Balaam and his team have been working on the unit for the past few months and will create a separate housing unit similar to military barracks for veterans. The unit will have only veterans working together to replicate the camaraderie found among soldiers and gives them the opportunity to talk to each other without the separations between inmates usually found in detention centers.

The programming veterans will receive will make them aware of the resources available to them at the jail and when they get out. The jail is working with veterans services agencies including the Northern Nevada Veterans Resource Center (NNVRC) and the Veterans Affairs Reno Regional Office.

“We’re going to bring in very specific targeted programming just for those veterans, so the classes they’ll have available, for example, anger management, domestic abuse, substance abuse, and parenting are four major ones,” said Venn. “Those are classes that we offer them that they can go to and be in a more comfortable environment amongst just veterans.”

WCSO is also applying a psychological approach with the help of Deputy Shannon Aller, who has a degree in psychology and will use data collected by studying participants in the unit to build a model that could potentially be used for other groups in the jail.

“The reason that we’re doing that — not only for us as an agency to track recidivism and see what’s working, but to make sure that what we are putting in this unit is what they need,” Aller said in an interview.

Before the program was started, Venn was somewhat skeptical of an all-veteran unit. He has been a police officer for 15 years and also is a veteran.

At first, the veterans that were asked about the unit were in their own, separate groups. Once Venn introduced himself as a veteran and said he wanted to start a veterans unit, the change was instantaneous. They went from being standoffish and protective of their personal space to unifying under their shared identity as veterans.

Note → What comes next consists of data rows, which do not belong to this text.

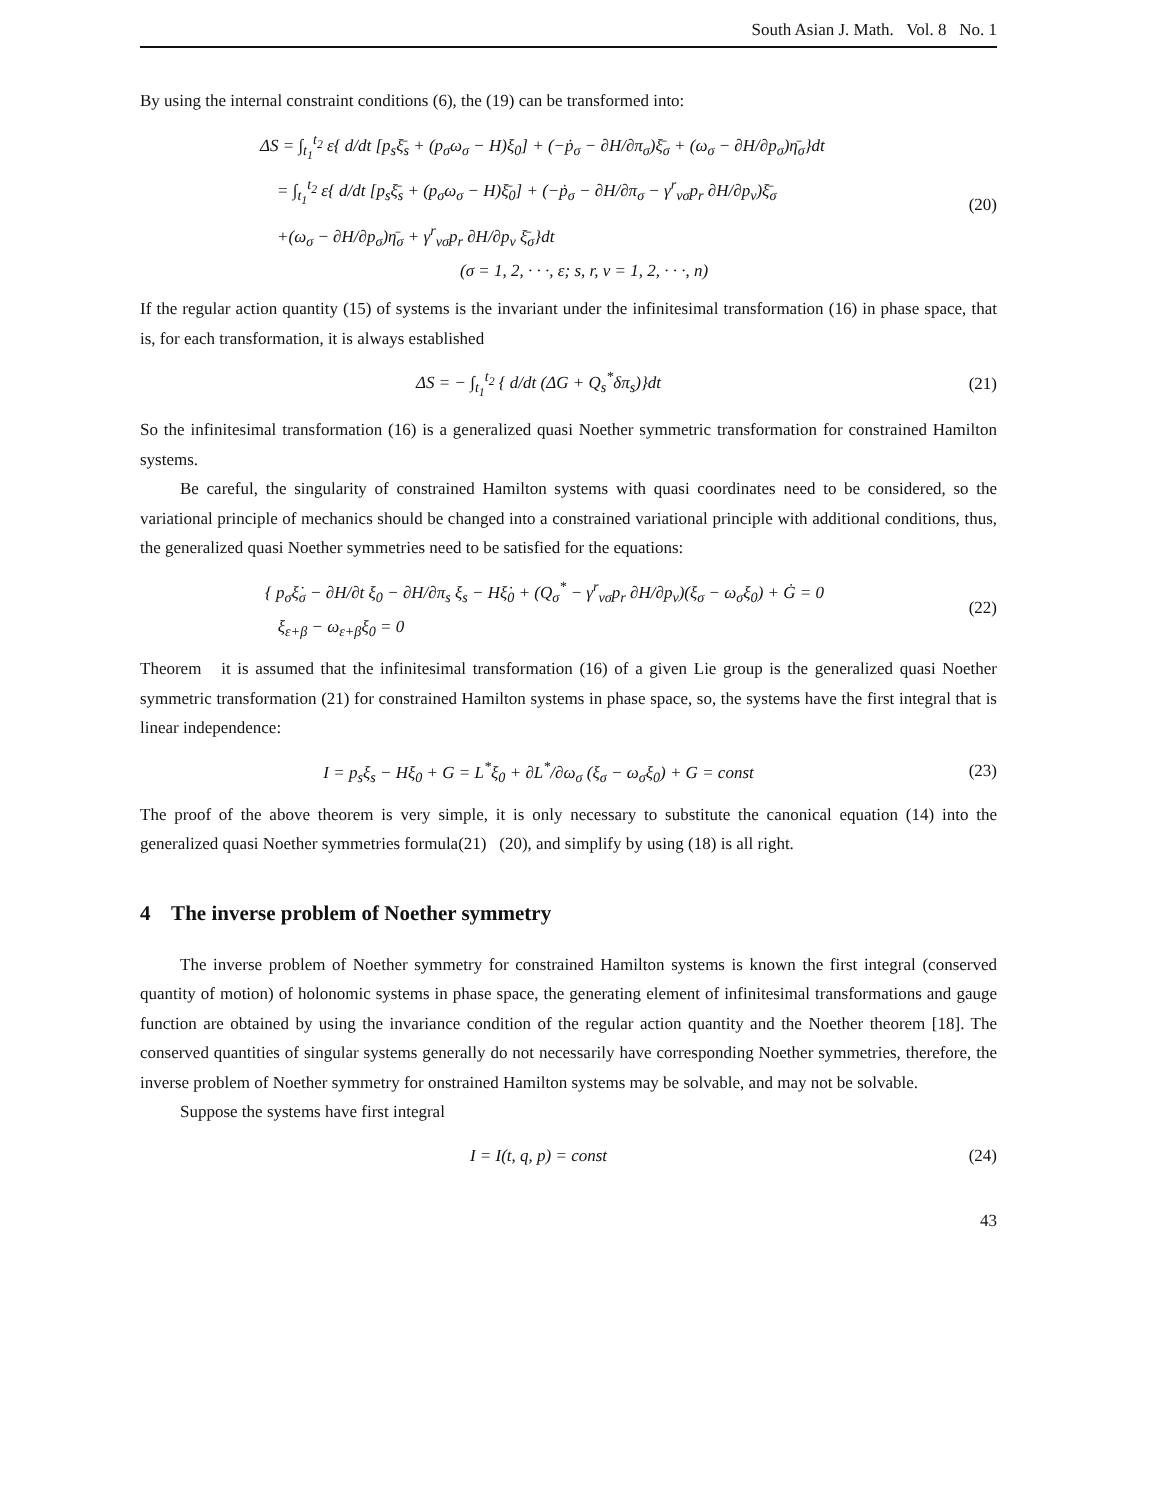South Asian J. Math. Vol. 8 No. 1
By using the internal constraint conditions (6), the (19) can be transformed into:
ΔS = ∫<sub>t<sub>1</sub></sub><sup>t<sub>2</sub></sup> ε{ d/dt [p<sub>s</sub>ξ̄<sub>s</sub> + (p<sub>σ</sub>ω<sub>σ</sub> − H)ξ<sub>0</sub>] + (−ṗ<sub>σ</sub> − ∂H/∂π<sub>σ</sub>)ξ̄<sub>σ</sub> + (ω<sub>σ</sub> − ∂H/∂p<sub>σ</sub>)η̄<sub>σ</sub>}dt
= ∫<sub>t<sub>1</sub></sub><sup>t<sub>2</sub></sup> ε{ d/dt [p<sub>s</sub>ξ̄<sub>s</sub> + (p<sub>σ</sub>ω<sub>σ</sub> − H)ξ̄<sub>0</sub>] + (−ṗ<sub>σ</sub> − ∂H/∂π<sub>σ</sub> − γ<sup>r</sup><sub>vσ</sub>p<sub>r</sub> ∂H/∂p<sub>v</sub>)ξ̄<sub>σ</sub>
+(ω<sub>σ</sub> − ∂H/∂p<sub>σ</sub>)η̄<sub>σ</sub> + γ<sup>r</sup><sub>vσ</sub>p<sub>r</sub> ∂H/∂p<sub>v</sub> ξ̄<sub>σ</sub>}dt
(σ = 1, 2, · · ·, ε; s, r, v = 1, 2, · · ·, n)
(20)
If the regular action quantity (15) of systems is the invariant under the infinitesimal transformation (16) in phase space, that is, for each transformation, it is always established
ΔS = − ∫<sub>t<sub>1</sub></sub><sup>t<sub>2</sub></sup> { d/dt (ΔG + Q<sub>s</sub><sup>*</sup>δπ<sub>s</sub>)}dt
(21)
So the infinitesimal transformation (16) is a generalized quasi Noether symmetric transformation for constrained Hamilton systems.
Be careful, the singularity of constrained Hamilton systems with quasi coordinates need to be considered, so the variational principle of mechanics should be changed into a constrained variational principle with additional conditions, thus, the generalized quasi Noether symmetries need to be satisfied for the equations:
{ p<sub>σ</sub>ξ̇<sub>σ</sub> − ∂H/∂t ξ<sub>0</sub> − ∂H/∂π<sub>s</sub> ξ<sub>s</sub> − Hξ̇<sub>0</sub> + (Q<sub>σ</sub><sup>*</sup> − γ<sup>r</sup><sub>vσ</sub>p<sub>r</sub> ∂H/∂p<sub>v</sub>)(ξ<sub>σ</sub> − ω<sub>σ</sub>ξ<sub>0</sub>) + Ġ = 0
ξ<sub>ε+β</sub> − ω<sub>ε+β</sub>ξ<sub>0</sub> = 0
(22)
Theorem it is assumed that the infinitesimal transformation (16) of a given Lie group is the generalized quasi Noether symmetric transformation (21) for constrained Hamilton systems in phase space, so, the systems have the first integral that is linear independence:
I = p<sub>s</sub>ξ<sub>s</sub> − Hξ<sub>0</sub> + G = L<sup>*</sup>ξ<sub>0</sub> + ∂L<sup>*</sup>/∂ω<sub>σ</sub> (ξ<sub>σ</sub> − ω<sub>σ</sub>ξ<sub>0</sub>) + G = const
(23)
The proof of the above theorem is very simple, it is only necessary to substitute the canonical equation (14) into the generalized quasi Noether symmetries formula(21) (20), and simplify by using (18) is all right.
4 The inverse problem of Noether symmetry
The inverse problem of Noether symmetry for constrained Hamilton systems is known the first integral (conserved quantity of motion) of holonomic systems in phase space, the generating element of infinitesimal transformations and gauge function are obtained by using the invariance condition of the regular action quantity and the Noether theorem [18]. The conserved quantities of singular systems generally do not necessarily have corresponding Noether symmetries, therefore, the inverse problem of Noether symmetry for onstrained Hamilton systems may be solvable, and may not be solvable.
Suppose the systems have first integral
I = I(t, q, p) = const
(24)
43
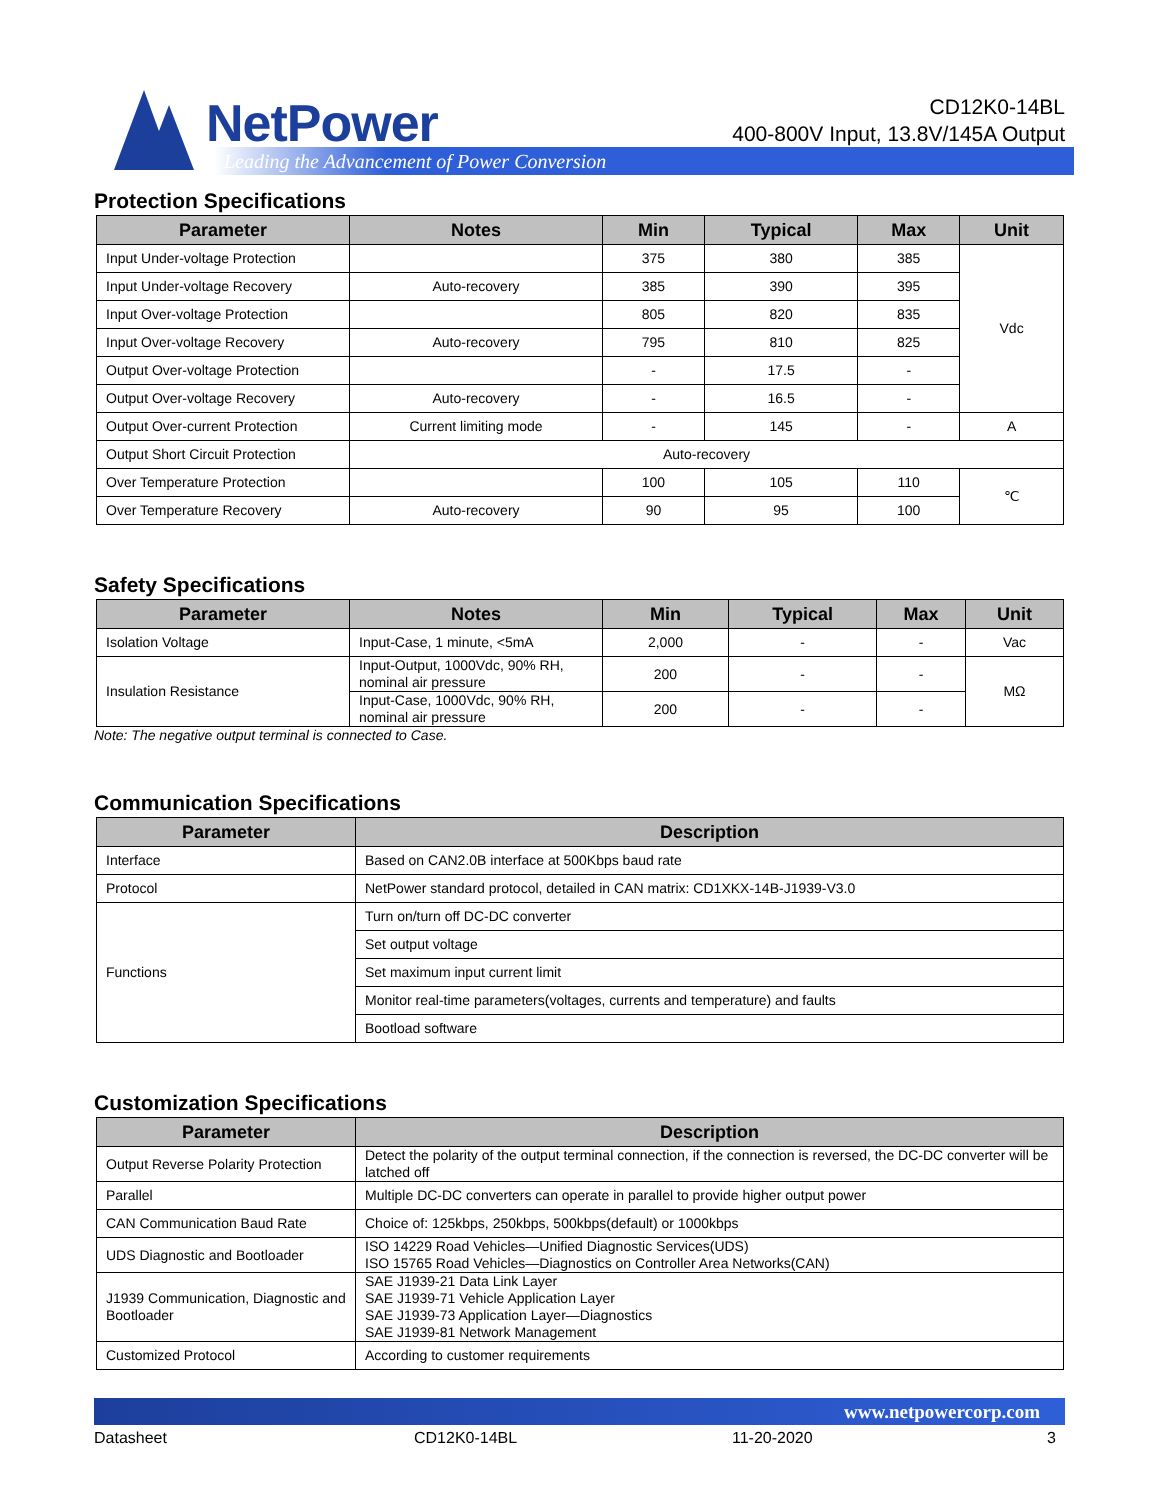NetPower
CD12K0-14BL
400-800V Input, 13.8V/145A Output
Leading the Advancement of Power Conversion
Protection Specifications
| Parameter | Notes | Min | Typical | Max | Unit |
| --- | --- | --- | --- | --- | --- |
| Input Under-voltage Protection | | 375 | 380 | 385 | Vdc |
| Input Under-voltage Recovery | Auto-recovery | 385 | 390 | 395 | |
| Input Over-voltage Protection | | 805 | 820 | 835 | |
| Input Over-voltage Recovery | Auto-recovery | 795 | 810 | 825 | |
| Output Over-voltage Protection | | - | 17.5 | - | |
| Output Over-voltage Recovery | Auto-recovery | - | 16.5 | - | |
| Output Over-current Protection | Current limiting mode | - | 145 | - | A |
| Output Short Circuit Protection | Auto-recovery | | | | |
| Over Temperature Protection | | 100 | 105 | 110 | ℃ |
| Over Temperature Recovery | Auto-recovery | 90 | 95 | 100 | |
Safety Specifications
| Parameter | Notes | Min | Typical | Max | Unit |
| --- | --- | --- | --- | --- | --- |
| Isolation Voltage | Input-Case, 1 minute, <5mA | 2,000 | - | - | Vac |
| Insulation Resistance | Input-Output, 1000Vdc, 90% RH, nominal air pressure | 200 | - | - | MΩ |
| | Input-Case, 1000Vdc, 90% RH, nominal air pressure | 200 | - | - | |
Note: The negative output terminal is connected to Case.
Communication Specifications
| Parameter | Description |
| --- | --- |
| Interface | Based on CAN2.0B interface at 500Kbps baud rate |
| Protocol | NetPower standard protocol, detailed in CAN matrix: CD1XKX-14B-J1939-V3.0 |
| Functions | Turn on/turn off DC-DC converter |
| | Set output voltage |
| | Set maximum input current limit |
| | Monitor real-time parameters(voltages, currents and temperature) and faults |
| | Bootload software |
Customization Specifications
| Parameter | Description |
| --- | --- |
| Output Reverse Polarity Protection | Detect the polarity of the output terminal connection, if the connection is reversed, the DC-DC converter will be latched off |
| Parallel | Multiple DC-DC converters can operate in parallel to provide higher output power |
| CAN Communication Baud Rate | Choice of: 125kbps, 250kbps, 500kbps(default) or 1000kbps |
| UDS Diagnostic and Bootloader | ISO 14229 Road Vehicles—Unified Diagnostic Services(UDS) ISO 15765 Road Vehicles—Diagnostics on Controller Area Networks(CAN) |
| J1939 Communication, Diagnostic and Bootloader | SAE J1939-21 Data Link Layer SAE J1939-71 Vehicle Application Layer SAE J1939-73 Application Layer—Diagnostics SAE J1939-81 Network Management |
| Customized Protocol | According to customer requirements |
www.netpowercorp.com
Datasheet CD12K0-14BL 11-20-2020 3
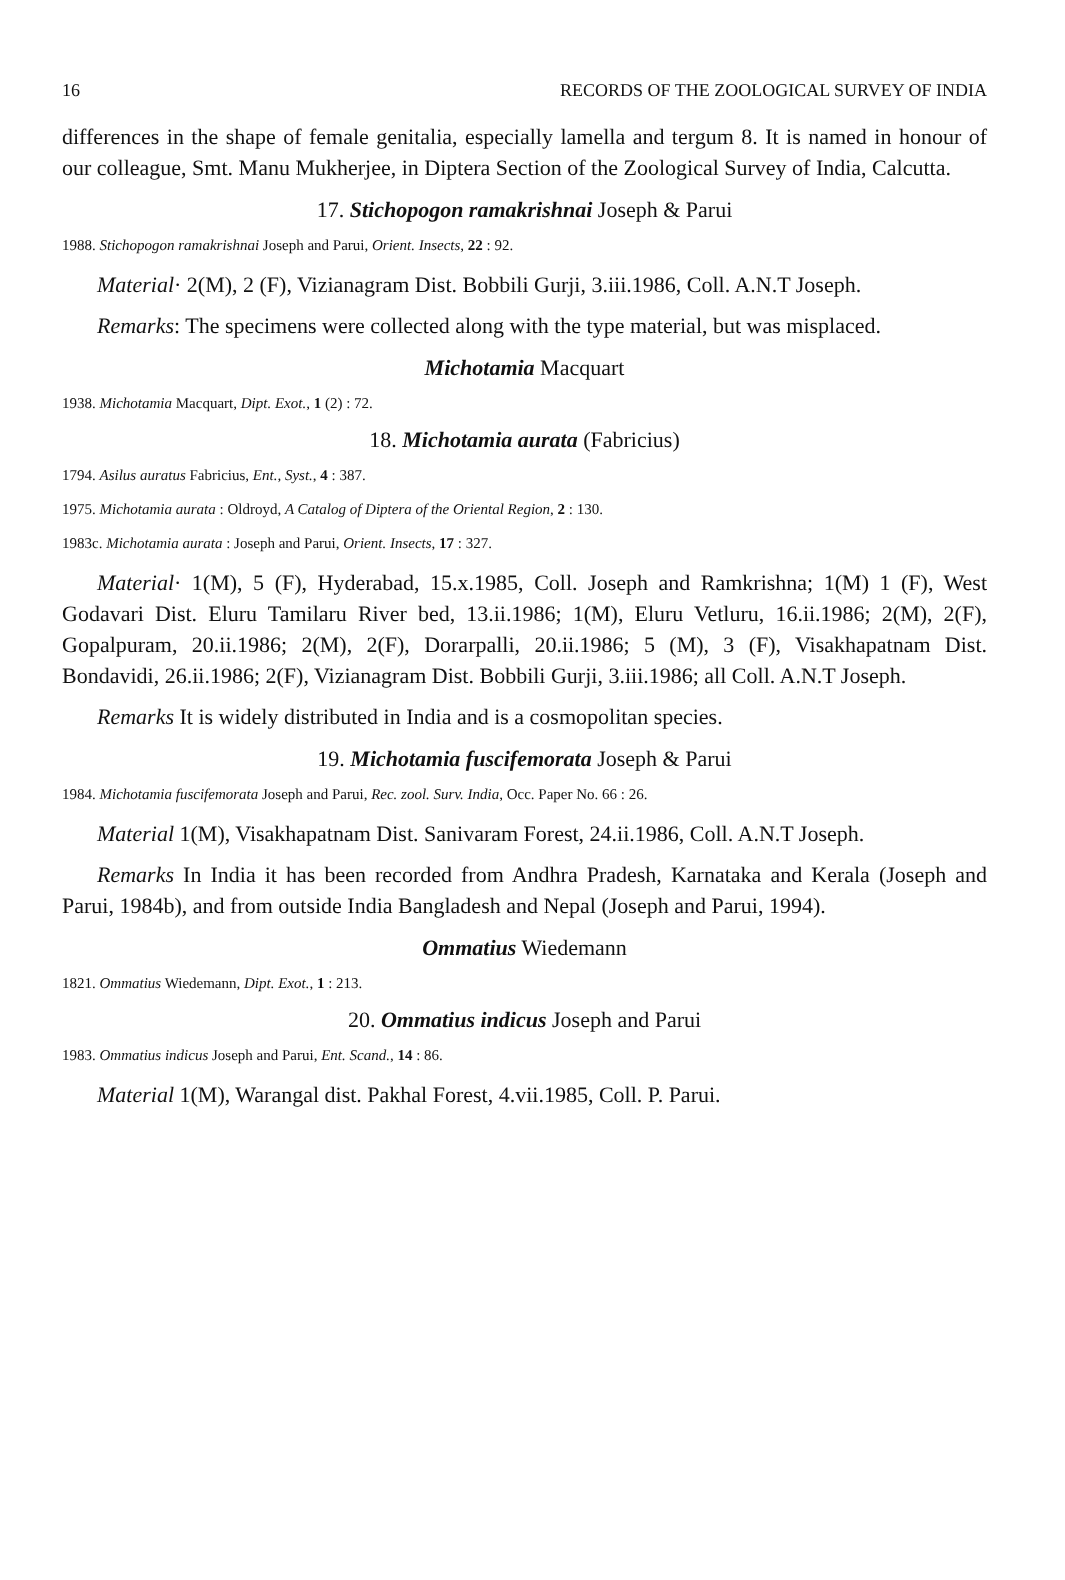16 RECORDS OF THE ZOOLOGICAL SURVEY OF INDIA
differences in the shape of female genitalia, especially lamella and tergum 8. It is named in honour of our colleague, Smt. Manu Mukherjee, in Diptera Section of the Zoological Survey of India, Calcutta.
17. Stichopogon ramakrishnai Joseph & Parui
1988. Stichopogon ramakrishnai Joseph and Parui, Orient. Insects, 22 : 92.
Material· 2(M), 2 (F), Vizianagram Dist. Bobbili Gurji, 3.iii.1986, Coll. A.N.T Joseph.
Remarks: The specimens were collected along with the type material, but was misplaced.
Michotamia Macquart
1938. Michotamia Macquart, Dipt. Exot., 1 (2) : 72.
18. Michotamia aurata (Fabricius)
1794. Asilus auratus Fabricius, Ent., Syst., 4 : 387.
1975. Michotamia aurata : Oldroyd, A Catalog of Diptera of the Oriental Region, 2 : 130.
1983c. Michotamia aurata : Joseph and Parui, Orient. Insects, 17 : 327.
Material· 1(M), 5 (F), Hyderabad, 15.x.1985, Coll. Joseph and Ramkrishna; 1(M) 1 (F), West Godavari Dist. Eluru Tamilaru River bed, 13.ii.1986; 1(M), Eluru Vetluru, 16.ii.1986; 2(M), 2(F), Gopalpuram, 20.ii.1986; 2(M), 2(F), Dorarpalli, 20.ii.1986; 5 (M), 3 (F), Visakhapatnam Dist. Bondavidi, 26.ii.1986; 2(F), Vizianagram Dist. Bobbili Gurji, 3.iii.1986; all Coll. A.N.T Joseph.
Remarks It is widely distributed in India and is a cosmopolitan species.
19. Michotamia fuscifemorata Joseph & Parui
1984. Michotamia fuscifemorata Joseph and Parui, Rec. zool. Surv. India, Occ. Paper No. 66 : 26.
Material 1(M), Visakhapatnam Dist. Sanivaram Forest, 24.ii.1986, Coll. A.N.T Joseph.
Remarks In India it has been recorded from Andhra Pradesh, Karnataka and Kerala (Joseph and Parui, 1984b), and from outside India Bangladesh and Nepal (Joseph and Parui, 1994).
Ommatius Wiedemann
1821. Ommatius Wiedemann, Dipt. Exot., 1 : 213.
20. Ommatius indicus Joseph and Parui
1983. Ommatius indicus Joseph and Parui, Ent. Scand., 14 : 86.
Material 1(M), Warangal dist. Pakhal Forest, 4.vii.1985, Coll. P. Parui.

“The idea of peer support came up almost immediately and that is not something you hear walking around a jail,” said Venn. “I asked [an inmate] ... can you share your food, can you sit at the same table’ and they said, ‘We’re veterans first.’”

The veterans unit at WCSO is similar to other veterans units across the country but is run completely independent of the units at High Desert State Prison outside of Las Vegas and Warm Springs Correctional Center in Carson City. They all share the goal of reducing recidivism among the veteran population and bringing specialized programs to veterans before they leave.

According to a Bureau of Justice report, more than 180,000 veterans nationwide are in state and federal prisons and local jails and were formerly incarcerated prior to serving their current sentence. Close to half of all veterans in prison and jail have been told by a mental health professional that they have a mental disorder, and veterans who were in combat are more prone to mental health issues than non-combat veterans, the report shows.

In Washoe County, the sheriff’s office is partnering with Truckee Meadows Community College to offer continuing education for inmates along with representatives from Reno Job Connect, who visit biweekly to start preparing inmates for a job search once they get out.

The prison unit itself is not like a boot camp where drill sergeants yell at inmates and the focus is primarily on physical training. The new setting will include correctional officers who are also veterans, keep a familiar environment like the military and focus on programming that will take up participating inmates’ time from Monday to Friday.

“You did a great thing for our country, we’re going to do a great thing for you by giving you these resources and we’ll let you get back to who you should be,” Venn said about the message the agency wants to send veterans. “We’re going to give them a place to go, a job plan, transitional housing, and a contact.”